The more we use energy, the more we extract, transform and throw wastes (in air, soils, …) : we produce entropy, and physics tell us it cannot be otherwise. We cannot increase the production / consumption of the economy while reducing our global footprint : this is a lie.

The goal is *not* to develop renewables per se

There is widely spread misconception that developing renewables is an ecological goal in itself. This is wrong. The goal is too reduce our global footprint (CO2 but not only, as shown above).

If you double the global energy consumption with 90% renewable, the global share of renewables will increase, but the net footprint will increase : the overall balance sheet is bad.
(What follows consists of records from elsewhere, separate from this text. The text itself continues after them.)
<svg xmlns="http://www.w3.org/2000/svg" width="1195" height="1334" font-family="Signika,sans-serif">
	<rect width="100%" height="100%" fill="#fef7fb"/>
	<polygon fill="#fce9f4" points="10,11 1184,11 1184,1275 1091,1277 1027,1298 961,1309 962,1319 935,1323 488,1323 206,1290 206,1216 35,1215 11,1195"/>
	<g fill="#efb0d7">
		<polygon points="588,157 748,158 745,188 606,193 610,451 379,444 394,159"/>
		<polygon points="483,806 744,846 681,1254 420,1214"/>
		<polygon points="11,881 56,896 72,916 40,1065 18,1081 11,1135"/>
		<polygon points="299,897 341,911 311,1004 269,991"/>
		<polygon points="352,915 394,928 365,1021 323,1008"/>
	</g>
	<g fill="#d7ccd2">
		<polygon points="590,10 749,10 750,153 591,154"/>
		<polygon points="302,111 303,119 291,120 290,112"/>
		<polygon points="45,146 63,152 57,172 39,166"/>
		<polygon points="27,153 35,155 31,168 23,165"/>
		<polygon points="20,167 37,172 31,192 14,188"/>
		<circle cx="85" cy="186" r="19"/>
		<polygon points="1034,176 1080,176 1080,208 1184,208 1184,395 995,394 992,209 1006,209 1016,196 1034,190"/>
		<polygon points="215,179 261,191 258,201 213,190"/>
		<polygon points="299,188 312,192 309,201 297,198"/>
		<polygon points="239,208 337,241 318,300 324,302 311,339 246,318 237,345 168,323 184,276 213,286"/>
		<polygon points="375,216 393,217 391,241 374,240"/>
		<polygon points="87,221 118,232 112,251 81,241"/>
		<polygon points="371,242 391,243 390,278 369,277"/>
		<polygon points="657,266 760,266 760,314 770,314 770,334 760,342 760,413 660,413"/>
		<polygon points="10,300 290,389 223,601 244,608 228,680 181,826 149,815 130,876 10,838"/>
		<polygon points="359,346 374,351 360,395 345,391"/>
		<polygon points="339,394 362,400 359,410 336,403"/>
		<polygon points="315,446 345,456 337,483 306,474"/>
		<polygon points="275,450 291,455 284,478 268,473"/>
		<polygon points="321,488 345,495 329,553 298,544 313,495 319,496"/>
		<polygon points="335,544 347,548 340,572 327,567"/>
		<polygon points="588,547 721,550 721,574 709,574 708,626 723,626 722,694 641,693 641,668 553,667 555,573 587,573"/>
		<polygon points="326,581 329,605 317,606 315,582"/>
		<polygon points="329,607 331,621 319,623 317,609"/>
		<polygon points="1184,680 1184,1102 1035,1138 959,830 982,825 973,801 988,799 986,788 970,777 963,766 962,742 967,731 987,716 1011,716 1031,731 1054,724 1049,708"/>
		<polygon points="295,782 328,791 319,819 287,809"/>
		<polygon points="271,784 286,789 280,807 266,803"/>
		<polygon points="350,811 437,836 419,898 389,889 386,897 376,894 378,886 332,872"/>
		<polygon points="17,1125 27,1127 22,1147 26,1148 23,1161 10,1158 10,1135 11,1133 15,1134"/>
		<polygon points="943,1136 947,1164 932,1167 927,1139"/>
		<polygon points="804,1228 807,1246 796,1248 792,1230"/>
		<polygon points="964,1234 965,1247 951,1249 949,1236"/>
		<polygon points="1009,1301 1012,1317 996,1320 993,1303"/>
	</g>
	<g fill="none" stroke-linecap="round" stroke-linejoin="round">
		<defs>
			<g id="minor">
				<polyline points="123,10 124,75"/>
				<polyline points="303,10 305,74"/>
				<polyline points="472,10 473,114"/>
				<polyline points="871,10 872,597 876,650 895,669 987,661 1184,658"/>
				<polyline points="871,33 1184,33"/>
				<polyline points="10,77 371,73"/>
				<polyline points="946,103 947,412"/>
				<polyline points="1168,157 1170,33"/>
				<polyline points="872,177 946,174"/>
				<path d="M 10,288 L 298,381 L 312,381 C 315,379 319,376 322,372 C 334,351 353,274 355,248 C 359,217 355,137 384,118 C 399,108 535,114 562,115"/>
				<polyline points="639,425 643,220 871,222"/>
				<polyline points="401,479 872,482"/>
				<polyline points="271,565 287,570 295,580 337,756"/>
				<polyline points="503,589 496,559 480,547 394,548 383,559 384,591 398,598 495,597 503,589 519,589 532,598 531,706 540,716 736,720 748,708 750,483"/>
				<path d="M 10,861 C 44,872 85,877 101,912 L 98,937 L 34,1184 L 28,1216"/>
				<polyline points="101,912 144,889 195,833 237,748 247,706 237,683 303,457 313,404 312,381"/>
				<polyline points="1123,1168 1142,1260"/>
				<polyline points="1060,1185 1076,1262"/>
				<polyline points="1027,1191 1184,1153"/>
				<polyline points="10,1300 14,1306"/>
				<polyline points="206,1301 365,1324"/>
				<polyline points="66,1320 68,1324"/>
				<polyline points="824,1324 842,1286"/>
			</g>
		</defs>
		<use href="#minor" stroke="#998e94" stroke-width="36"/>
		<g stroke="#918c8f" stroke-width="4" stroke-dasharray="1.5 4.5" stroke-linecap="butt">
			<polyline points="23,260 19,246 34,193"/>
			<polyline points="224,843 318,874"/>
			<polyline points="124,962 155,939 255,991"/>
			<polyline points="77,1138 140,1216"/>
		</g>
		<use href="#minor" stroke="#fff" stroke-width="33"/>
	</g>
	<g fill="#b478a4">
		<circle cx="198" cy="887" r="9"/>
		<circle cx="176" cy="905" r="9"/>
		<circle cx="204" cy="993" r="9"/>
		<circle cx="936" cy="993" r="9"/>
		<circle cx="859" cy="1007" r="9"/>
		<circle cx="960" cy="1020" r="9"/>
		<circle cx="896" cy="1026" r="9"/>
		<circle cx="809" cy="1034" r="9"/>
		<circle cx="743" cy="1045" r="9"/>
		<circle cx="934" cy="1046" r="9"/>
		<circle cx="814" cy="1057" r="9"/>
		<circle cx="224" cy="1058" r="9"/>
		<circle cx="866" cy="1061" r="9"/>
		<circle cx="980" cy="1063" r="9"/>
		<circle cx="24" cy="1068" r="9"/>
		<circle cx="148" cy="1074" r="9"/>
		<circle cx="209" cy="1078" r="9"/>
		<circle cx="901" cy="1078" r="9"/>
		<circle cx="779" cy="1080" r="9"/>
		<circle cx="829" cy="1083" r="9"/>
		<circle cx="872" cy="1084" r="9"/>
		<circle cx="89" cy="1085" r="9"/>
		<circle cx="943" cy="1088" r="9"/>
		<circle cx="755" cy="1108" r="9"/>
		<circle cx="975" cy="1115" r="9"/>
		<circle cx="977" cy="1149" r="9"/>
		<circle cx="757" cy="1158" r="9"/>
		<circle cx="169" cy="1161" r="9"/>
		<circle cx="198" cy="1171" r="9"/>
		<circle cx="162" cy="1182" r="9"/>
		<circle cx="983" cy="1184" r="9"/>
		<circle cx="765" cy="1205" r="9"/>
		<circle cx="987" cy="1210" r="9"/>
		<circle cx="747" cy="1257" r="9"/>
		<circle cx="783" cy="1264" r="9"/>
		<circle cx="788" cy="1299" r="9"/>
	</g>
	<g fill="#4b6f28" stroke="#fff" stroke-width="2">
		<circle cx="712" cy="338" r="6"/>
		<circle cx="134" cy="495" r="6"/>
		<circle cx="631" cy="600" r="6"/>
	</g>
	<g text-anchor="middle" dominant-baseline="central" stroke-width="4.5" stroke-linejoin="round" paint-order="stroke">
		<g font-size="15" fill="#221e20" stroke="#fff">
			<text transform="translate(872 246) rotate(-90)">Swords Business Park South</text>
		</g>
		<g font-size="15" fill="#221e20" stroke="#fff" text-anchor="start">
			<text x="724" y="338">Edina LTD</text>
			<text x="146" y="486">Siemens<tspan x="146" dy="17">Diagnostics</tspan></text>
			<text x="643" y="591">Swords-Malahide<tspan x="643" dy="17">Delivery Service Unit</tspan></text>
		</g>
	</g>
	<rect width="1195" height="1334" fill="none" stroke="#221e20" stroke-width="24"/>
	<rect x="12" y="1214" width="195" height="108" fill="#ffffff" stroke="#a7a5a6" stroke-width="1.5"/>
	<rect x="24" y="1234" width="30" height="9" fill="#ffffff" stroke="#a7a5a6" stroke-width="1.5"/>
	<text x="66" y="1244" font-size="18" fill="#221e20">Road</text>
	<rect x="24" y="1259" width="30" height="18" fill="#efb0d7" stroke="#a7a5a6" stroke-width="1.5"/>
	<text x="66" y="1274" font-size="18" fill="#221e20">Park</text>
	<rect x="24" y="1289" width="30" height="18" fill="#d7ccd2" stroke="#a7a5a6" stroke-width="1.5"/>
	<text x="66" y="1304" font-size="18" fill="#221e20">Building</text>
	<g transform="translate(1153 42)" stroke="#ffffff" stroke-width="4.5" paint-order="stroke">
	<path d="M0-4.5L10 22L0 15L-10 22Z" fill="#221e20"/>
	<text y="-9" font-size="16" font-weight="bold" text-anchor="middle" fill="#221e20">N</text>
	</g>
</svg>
Developing renewable energies as a replacement for fossil fuels is a good thing. Developing renewables to increase the global consumption, especially for frivolous usages, is not.
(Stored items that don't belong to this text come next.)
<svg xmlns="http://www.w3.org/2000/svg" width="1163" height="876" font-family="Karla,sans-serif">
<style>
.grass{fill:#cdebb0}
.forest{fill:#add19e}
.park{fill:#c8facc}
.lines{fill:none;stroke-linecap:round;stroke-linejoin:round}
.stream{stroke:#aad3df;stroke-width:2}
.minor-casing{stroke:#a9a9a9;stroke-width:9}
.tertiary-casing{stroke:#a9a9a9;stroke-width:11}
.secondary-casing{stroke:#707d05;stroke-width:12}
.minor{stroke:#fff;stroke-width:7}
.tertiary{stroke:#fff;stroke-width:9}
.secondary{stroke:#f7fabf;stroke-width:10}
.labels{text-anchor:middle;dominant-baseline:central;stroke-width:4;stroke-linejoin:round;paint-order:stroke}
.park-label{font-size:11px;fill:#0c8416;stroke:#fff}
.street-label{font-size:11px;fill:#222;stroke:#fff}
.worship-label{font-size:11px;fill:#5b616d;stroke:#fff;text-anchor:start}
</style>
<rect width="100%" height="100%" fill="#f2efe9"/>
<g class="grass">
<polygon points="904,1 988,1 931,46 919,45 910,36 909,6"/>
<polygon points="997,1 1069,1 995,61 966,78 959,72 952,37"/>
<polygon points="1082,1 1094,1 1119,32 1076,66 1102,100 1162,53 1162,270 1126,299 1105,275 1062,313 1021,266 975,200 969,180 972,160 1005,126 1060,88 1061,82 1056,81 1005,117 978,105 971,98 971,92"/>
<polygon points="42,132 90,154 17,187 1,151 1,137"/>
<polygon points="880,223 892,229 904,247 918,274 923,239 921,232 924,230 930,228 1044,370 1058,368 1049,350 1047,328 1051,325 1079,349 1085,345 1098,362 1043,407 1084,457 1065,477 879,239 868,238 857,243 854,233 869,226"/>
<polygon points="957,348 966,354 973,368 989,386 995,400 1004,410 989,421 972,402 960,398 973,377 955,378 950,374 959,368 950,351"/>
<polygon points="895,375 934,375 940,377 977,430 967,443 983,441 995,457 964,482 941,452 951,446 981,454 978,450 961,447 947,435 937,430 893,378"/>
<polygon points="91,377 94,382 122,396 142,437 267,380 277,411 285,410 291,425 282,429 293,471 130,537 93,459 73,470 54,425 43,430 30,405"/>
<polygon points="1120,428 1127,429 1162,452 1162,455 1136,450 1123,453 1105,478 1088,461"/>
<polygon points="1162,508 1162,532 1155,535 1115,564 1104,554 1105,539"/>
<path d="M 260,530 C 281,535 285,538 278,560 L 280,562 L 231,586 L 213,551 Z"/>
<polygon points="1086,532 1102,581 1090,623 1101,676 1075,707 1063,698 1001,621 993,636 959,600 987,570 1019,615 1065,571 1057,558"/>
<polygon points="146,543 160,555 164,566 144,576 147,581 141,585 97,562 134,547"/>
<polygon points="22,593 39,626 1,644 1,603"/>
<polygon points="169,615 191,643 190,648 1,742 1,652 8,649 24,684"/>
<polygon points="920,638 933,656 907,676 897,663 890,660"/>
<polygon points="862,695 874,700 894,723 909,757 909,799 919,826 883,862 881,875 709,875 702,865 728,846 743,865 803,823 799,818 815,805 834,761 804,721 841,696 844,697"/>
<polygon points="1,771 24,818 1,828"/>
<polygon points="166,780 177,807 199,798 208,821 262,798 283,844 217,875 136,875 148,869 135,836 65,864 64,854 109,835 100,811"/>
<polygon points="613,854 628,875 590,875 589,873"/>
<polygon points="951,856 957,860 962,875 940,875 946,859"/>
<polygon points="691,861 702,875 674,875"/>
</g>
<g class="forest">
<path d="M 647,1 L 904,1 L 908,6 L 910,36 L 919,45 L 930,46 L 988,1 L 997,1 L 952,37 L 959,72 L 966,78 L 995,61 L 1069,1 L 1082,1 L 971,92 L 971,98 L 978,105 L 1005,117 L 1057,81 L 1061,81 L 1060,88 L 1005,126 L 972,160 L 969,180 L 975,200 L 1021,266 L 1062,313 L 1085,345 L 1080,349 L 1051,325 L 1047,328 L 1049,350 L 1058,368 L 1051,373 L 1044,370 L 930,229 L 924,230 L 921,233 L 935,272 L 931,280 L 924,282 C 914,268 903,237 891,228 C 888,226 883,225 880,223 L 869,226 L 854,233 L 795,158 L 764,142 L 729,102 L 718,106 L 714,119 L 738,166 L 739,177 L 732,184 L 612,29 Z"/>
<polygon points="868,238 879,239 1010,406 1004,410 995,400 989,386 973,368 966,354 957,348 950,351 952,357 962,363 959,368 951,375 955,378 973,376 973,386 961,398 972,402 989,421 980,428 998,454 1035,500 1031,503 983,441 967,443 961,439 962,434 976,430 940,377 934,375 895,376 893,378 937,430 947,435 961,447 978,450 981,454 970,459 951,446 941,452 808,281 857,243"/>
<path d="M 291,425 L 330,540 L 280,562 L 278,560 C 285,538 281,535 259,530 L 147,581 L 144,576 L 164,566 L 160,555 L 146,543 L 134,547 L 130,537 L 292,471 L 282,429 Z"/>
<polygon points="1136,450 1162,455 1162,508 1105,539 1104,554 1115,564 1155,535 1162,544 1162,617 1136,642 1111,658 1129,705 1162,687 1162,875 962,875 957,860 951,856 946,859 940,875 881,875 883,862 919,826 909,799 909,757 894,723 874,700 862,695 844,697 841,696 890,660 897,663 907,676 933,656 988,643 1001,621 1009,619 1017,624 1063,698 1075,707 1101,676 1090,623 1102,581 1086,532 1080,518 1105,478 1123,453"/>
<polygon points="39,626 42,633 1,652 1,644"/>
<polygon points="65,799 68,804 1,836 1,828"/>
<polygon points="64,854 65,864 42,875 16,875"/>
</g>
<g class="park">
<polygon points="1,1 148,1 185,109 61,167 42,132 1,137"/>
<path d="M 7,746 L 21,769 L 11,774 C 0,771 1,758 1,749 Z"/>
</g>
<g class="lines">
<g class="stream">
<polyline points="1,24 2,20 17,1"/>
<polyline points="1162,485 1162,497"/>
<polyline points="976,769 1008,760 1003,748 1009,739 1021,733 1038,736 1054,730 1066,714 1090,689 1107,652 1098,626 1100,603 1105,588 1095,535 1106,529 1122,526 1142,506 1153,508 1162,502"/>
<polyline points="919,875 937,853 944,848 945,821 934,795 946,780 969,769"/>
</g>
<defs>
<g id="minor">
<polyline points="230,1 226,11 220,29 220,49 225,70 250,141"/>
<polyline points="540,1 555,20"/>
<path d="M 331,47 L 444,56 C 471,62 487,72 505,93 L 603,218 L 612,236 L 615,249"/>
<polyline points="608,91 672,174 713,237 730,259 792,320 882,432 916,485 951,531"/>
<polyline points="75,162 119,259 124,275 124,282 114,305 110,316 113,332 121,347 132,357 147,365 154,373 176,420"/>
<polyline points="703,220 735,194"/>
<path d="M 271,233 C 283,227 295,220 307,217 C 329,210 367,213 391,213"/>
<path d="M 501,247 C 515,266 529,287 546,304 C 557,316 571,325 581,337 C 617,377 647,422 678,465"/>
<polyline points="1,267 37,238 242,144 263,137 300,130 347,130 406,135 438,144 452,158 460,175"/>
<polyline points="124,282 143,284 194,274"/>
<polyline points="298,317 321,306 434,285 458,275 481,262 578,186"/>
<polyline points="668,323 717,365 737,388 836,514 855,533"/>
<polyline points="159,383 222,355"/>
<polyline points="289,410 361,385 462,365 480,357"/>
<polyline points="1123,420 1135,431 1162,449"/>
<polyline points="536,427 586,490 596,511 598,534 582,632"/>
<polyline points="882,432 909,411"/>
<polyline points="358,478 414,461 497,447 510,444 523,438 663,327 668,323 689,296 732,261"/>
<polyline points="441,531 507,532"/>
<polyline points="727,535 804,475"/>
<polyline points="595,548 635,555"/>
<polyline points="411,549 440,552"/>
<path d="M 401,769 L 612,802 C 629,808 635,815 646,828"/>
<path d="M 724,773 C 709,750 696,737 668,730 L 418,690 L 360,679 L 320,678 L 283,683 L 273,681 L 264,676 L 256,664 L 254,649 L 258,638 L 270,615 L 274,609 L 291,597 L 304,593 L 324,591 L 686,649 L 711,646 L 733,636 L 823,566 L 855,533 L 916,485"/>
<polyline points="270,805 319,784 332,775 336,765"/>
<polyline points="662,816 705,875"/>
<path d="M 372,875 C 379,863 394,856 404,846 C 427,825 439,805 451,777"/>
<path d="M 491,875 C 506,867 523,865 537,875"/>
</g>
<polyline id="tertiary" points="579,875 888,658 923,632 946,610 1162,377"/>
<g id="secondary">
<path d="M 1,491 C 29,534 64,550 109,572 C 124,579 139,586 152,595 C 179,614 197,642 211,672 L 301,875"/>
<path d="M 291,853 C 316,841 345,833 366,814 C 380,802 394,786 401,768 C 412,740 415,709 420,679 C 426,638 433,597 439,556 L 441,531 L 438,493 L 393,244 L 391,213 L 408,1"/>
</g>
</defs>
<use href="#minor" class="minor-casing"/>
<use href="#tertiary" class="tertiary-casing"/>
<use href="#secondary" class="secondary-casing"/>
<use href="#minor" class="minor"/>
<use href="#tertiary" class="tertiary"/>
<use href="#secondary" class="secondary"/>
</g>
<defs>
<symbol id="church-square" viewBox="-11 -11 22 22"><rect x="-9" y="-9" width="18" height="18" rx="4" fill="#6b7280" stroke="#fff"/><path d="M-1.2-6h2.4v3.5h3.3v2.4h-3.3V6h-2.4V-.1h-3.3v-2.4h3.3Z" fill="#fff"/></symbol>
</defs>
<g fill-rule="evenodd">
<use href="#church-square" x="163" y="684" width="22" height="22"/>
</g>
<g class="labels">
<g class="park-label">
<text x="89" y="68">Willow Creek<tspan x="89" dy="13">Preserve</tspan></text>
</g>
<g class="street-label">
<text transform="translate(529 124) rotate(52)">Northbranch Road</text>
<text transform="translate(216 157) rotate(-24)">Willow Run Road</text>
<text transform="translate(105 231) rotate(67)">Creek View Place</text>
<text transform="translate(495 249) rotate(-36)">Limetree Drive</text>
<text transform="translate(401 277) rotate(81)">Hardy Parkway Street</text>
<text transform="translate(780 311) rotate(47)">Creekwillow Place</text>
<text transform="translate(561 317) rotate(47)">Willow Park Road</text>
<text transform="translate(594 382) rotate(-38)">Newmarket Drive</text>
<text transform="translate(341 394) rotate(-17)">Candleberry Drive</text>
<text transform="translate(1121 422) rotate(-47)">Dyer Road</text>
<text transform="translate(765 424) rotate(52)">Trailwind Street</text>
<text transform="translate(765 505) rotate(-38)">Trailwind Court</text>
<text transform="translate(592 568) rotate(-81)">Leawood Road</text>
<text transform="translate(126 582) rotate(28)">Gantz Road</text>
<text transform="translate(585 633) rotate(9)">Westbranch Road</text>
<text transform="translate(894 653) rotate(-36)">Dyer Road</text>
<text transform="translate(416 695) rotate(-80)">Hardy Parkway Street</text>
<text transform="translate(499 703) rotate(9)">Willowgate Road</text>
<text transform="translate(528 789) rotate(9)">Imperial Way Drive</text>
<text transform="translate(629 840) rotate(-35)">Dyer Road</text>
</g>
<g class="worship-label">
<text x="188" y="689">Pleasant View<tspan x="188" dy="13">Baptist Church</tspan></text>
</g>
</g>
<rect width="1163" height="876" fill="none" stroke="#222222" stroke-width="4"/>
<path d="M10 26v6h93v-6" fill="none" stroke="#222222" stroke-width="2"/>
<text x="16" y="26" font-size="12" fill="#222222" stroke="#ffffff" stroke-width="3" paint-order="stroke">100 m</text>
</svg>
In a world where the demand for energy increases, there is no transition: energy sources do not replace each other, they add to each other. In order to reduce our overall footprint, we have no choice but to stabilize/reduce our energy consumption and to switch to less polluting sources.

When the demand rises, energy source add to each other

Currently, the development of renewable energies can barely compensate for the growth in demand. Bitcoin makes it even worse.

Bitcoin has no place in this world.

At a time when humanity is simultaneously hitting all the physical limits of its environment (global warming, mass extinction, end of resources, …), such an astronomical waste of energy and resources is a crime. No matter what the hype and market say : Bitcoin, or any crypto currency using “proof of work” for securing its blockchain is physically unsustainable.

Bitcoin is not paying back for its impact either. A carbon tax would instantly kill it.

Bitcoin is 10 years old now and its technology is completely outdated. Other crypto currencies (etherum, nano, Chia, Ğ1, …) are using other security systems (proof of sake, web of trust, …) or are migrating to it. They offer similar characteristics (decentralized blockchain) with much less impact, and better performances for some of them (faster, lower fees, better privacy, …).

There is no rational reason to continue to support Bitcoin other than speculation. We should speak out against the use of PoW cryptos, calling for strong regulation and high taxes commensurate with their impact. This would be enough to calm down most institutional investors and precipitate the bursting of this speculative bubble.